Blanka Lipińska przyznała się do terapii. Zaczęła się leczyć, gdy była z Baronem
Blanka Lipińska i Baron tworzyli najbardziej medialny związek przez kilka miesięcy w 2020 r. Początkowo ukrywali swój romans, ale gdy prawda wyszła na jaw, pokazywali wszystkim dookoła, jacy są szczęśliwi. Choć od ich rozstania minęło już kilkanaście miesięcy, Lipińska cały czas jest pytana o Barona. I dopiero teraz wyznała, że relacja z muzykiem zaowocowała m.in. zapisaniem się na terapię.
Po zerwaniu z Blanką Baron związał się z Sandrą Kubicką, z którą powtarza ten sam schemat – media społecznościowe i kolorowa prasa aż kipią od ich wspólnych zdjęć. Zakochani na każdym kroku pokazują, jak są szczęśliwi i nie mogą bez siebie żyć. Lipińska po rozstaniu często powtarzała, że dziś nie obnażyłaby się ze swoim uczuciem tak, jak to robiła z Baronem. A sam związek był dla niej ważną lekcją.
- Ja w trakcie tej relacji, to jest coś, czego nigdy nie mówiłam, wtedy zaczęłam terapię. Uważam, że to sprawiło, że dużo więcej rzeczy wybaczam. Dużo więcej widzę i dużo szybciej widzę – powiedziała w rozmowie z portalem JastrząbPost.
Jej zdaniem kobiety w dzisiejszych czasach w ogóle potrzebują terapii, ponieważ "ta naiwność, która jest w nas, ta chęć, ta wiara i to, że chcemy kogoś mieć, powoduje, że popełniamy błędy".
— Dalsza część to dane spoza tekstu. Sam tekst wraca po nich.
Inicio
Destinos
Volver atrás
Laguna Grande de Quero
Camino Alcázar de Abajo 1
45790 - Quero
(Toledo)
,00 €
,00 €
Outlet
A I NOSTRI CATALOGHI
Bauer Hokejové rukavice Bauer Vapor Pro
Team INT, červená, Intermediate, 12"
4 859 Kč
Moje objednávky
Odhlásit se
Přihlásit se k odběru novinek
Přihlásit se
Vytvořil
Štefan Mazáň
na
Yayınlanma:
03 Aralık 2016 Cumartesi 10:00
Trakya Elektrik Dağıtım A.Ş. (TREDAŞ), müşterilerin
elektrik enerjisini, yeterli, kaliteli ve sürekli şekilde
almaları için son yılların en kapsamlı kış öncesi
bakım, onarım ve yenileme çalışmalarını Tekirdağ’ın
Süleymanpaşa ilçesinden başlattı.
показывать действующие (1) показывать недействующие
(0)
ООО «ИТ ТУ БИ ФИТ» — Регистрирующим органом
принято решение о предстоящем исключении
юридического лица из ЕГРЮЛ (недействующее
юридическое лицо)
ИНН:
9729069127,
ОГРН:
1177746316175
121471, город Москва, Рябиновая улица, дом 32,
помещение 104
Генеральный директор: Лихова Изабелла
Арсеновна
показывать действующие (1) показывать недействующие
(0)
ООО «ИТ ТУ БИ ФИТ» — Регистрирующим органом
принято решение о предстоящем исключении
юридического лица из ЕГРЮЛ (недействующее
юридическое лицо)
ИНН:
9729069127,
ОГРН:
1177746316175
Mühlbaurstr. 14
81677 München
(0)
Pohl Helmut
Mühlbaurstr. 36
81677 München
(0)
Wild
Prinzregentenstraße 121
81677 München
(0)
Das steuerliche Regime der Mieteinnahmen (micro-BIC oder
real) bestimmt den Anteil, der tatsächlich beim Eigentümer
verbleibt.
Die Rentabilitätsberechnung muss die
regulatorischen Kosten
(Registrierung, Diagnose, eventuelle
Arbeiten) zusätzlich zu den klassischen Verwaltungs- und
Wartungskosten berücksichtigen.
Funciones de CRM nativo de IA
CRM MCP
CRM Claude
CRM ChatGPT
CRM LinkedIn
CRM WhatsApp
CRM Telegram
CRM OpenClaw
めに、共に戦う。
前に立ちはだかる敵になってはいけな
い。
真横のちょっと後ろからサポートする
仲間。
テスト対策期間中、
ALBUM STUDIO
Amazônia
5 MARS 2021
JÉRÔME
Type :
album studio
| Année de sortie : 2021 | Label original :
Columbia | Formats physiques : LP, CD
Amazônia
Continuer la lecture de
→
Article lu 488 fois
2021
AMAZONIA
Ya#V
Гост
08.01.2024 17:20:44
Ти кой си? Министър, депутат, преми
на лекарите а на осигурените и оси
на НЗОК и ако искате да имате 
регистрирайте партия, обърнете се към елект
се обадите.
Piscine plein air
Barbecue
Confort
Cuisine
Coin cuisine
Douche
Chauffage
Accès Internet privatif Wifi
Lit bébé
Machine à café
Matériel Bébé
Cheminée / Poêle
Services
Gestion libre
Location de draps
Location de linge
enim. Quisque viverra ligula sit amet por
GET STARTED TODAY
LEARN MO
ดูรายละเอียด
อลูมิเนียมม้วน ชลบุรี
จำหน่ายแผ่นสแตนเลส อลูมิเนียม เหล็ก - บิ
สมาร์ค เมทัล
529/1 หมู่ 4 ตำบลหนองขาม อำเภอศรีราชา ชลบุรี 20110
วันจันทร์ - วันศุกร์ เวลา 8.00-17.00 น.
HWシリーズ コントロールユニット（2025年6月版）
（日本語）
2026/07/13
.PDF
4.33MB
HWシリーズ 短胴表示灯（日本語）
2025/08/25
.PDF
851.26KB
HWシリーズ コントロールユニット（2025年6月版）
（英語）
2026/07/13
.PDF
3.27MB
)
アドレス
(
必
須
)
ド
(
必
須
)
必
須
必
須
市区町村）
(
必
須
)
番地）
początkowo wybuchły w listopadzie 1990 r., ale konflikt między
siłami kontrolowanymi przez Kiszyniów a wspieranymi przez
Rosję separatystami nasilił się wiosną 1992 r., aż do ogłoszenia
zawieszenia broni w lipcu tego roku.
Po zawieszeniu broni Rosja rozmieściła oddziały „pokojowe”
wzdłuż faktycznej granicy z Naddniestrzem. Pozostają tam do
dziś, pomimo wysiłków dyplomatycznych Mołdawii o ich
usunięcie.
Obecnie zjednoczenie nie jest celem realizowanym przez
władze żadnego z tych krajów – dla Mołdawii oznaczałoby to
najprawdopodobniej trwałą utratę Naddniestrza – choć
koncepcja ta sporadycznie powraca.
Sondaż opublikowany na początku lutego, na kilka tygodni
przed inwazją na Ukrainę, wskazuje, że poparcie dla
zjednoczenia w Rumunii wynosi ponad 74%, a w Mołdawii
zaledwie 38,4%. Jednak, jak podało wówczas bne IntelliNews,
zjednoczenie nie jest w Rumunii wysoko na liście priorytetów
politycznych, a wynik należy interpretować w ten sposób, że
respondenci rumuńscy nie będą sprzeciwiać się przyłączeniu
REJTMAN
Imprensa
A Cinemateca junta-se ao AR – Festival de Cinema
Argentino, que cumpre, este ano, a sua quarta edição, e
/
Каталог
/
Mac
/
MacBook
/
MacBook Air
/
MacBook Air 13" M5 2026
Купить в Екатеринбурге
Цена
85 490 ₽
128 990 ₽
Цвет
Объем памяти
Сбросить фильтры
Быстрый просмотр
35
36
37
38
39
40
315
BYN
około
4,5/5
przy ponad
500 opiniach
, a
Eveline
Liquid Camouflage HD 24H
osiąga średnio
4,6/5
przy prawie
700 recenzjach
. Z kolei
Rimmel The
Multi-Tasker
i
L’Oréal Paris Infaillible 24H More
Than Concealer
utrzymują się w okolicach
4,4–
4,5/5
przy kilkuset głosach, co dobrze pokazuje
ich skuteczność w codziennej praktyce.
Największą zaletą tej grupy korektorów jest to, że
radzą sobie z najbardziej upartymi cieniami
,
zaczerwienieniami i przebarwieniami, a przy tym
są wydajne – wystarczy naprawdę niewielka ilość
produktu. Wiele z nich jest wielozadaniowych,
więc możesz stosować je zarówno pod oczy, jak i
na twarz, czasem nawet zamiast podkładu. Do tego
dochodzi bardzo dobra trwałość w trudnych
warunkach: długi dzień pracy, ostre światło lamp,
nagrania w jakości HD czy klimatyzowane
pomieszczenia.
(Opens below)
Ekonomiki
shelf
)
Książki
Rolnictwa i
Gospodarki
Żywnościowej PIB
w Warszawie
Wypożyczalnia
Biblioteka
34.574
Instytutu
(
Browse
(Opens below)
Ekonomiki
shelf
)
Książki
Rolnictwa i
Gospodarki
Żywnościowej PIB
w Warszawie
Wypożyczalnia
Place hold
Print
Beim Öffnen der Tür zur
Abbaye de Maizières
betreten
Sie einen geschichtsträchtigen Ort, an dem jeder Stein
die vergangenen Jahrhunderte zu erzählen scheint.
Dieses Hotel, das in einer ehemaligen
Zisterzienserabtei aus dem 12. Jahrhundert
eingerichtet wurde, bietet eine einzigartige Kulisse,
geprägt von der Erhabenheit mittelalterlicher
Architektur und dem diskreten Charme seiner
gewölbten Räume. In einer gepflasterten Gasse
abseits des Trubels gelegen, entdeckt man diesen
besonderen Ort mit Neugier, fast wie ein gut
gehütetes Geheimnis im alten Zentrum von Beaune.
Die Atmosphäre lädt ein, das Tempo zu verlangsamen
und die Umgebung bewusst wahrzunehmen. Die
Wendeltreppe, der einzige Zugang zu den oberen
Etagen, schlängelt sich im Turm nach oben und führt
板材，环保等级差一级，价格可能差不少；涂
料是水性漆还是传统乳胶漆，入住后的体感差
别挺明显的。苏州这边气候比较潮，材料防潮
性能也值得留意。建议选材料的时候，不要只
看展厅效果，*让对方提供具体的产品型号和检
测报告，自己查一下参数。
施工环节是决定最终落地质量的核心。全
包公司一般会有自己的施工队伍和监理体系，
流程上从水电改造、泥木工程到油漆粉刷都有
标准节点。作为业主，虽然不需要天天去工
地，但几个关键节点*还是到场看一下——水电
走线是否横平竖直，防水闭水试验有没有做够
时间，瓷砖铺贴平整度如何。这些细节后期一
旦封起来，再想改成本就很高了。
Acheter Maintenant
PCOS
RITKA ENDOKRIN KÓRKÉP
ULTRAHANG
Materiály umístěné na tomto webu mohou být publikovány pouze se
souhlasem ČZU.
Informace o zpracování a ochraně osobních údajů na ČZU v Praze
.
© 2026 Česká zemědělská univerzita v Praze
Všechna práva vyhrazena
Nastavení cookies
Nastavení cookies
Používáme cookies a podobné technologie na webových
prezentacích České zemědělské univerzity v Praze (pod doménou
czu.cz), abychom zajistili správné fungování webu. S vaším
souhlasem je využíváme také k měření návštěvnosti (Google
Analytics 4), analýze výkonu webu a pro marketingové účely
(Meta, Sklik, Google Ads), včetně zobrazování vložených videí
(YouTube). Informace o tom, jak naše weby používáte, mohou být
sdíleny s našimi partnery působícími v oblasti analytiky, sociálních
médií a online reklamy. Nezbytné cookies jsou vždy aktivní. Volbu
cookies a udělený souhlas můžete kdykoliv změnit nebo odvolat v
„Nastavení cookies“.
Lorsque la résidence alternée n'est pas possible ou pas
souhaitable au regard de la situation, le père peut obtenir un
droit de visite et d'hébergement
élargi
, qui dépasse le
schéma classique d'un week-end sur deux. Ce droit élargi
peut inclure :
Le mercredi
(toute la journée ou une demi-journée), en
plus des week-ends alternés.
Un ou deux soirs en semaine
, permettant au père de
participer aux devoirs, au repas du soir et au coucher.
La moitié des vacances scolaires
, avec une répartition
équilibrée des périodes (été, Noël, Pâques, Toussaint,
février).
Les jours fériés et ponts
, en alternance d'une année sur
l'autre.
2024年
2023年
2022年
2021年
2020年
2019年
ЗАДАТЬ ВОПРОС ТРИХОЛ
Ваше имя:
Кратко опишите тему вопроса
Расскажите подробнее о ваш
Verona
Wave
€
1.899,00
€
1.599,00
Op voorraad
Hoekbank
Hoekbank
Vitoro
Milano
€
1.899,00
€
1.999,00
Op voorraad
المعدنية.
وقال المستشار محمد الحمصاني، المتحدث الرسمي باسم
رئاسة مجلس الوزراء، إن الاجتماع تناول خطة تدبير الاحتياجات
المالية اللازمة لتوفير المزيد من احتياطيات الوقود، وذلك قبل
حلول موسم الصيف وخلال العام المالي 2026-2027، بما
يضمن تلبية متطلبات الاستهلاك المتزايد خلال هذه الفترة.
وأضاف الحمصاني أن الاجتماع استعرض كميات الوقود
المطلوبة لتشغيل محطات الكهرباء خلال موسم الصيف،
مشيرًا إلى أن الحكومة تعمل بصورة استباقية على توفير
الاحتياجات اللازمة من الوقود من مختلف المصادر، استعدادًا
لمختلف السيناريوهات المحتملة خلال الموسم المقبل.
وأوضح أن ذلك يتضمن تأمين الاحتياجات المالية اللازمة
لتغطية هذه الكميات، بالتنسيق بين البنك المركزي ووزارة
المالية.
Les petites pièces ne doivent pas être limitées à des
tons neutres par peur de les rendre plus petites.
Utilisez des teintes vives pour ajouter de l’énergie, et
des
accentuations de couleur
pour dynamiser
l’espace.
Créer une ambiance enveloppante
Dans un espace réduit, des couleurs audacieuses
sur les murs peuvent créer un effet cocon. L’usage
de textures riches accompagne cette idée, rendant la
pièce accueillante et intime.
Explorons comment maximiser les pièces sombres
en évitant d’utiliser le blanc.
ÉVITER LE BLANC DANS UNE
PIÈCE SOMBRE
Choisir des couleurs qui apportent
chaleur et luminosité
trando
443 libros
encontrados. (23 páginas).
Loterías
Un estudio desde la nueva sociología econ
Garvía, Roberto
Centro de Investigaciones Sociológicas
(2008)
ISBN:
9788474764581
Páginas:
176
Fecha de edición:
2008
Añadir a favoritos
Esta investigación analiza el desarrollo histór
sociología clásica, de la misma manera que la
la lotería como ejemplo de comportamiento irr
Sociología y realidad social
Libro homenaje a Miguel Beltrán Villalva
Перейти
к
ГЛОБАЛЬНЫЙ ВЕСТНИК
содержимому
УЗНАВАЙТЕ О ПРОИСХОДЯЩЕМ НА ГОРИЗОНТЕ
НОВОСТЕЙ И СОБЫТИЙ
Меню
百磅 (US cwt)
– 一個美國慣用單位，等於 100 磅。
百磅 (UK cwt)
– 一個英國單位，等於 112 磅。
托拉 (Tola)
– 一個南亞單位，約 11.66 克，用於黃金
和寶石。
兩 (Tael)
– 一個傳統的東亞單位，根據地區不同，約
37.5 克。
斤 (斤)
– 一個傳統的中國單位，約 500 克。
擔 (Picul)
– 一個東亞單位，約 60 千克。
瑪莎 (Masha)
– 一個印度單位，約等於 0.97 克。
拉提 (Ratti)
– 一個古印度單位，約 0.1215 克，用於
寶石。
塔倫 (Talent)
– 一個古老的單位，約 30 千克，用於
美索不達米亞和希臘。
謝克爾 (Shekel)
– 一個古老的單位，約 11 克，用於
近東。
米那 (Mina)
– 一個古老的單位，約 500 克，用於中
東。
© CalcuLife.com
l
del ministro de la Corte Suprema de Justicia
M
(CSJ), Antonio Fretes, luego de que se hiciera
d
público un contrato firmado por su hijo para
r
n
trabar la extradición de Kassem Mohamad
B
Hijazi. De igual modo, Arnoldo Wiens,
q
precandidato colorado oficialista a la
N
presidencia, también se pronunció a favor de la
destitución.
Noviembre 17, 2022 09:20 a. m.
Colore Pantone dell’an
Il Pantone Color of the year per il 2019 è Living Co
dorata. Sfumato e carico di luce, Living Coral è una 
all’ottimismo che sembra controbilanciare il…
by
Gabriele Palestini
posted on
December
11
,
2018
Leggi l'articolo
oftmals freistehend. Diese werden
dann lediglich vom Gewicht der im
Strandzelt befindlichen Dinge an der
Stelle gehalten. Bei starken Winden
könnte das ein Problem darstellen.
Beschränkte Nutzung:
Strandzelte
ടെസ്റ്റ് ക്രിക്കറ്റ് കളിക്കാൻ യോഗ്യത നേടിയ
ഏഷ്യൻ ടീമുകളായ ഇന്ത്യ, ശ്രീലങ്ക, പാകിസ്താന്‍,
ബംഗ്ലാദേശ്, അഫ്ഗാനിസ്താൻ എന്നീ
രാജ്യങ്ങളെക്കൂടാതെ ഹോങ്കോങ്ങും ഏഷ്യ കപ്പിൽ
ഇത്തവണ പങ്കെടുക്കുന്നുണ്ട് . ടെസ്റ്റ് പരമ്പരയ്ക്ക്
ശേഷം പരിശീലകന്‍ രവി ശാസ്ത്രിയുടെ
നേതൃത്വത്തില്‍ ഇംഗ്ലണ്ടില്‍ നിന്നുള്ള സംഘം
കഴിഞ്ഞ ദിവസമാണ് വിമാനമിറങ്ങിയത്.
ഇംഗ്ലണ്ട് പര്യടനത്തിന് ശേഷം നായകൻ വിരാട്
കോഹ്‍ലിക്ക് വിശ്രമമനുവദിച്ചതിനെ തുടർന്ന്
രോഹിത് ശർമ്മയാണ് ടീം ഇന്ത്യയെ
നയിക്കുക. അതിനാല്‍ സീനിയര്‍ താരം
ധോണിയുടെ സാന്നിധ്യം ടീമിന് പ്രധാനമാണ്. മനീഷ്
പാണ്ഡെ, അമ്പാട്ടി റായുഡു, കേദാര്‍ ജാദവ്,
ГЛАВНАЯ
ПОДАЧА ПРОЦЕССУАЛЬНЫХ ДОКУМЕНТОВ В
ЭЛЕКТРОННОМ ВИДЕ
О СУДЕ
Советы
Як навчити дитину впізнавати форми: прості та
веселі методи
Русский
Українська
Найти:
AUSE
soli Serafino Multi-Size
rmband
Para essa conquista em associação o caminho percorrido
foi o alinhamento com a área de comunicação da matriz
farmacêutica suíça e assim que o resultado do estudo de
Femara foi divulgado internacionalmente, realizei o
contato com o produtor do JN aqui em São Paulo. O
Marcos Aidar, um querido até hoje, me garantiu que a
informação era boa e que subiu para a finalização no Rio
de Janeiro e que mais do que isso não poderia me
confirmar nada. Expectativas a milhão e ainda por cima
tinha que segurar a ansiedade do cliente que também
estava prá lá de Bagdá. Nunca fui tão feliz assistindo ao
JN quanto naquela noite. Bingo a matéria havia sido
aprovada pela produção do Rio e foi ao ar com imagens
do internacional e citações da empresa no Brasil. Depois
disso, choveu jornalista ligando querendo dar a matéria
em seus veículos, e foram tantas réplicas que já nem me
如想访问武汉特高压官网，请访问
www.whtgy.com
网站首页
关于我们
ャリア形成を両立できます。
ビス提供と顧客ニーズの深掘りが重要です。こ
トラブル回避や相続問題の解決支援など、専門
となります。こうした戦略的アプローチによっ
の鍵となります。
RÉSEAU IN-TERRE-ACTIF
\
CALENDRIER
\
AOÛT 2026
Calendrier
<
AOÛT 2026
Nie tylko Cichopek i Hakiel. Te rozstania gwiazd zszokowały Polaków
W rozmowie z Pudelkiem z kolei podkreśliła, że relacja z Baronem była dla niej "gigantyczną lekcją", za którą jest bardzo wdzięczna. - Nie postrzegam już relacji na zasadzie porażek albo krzywdzenia, tylko lekcji, która musiała się odbyć w danym czasie, to mnie bardzo dużo nauczyło – powiedziała 36-latka.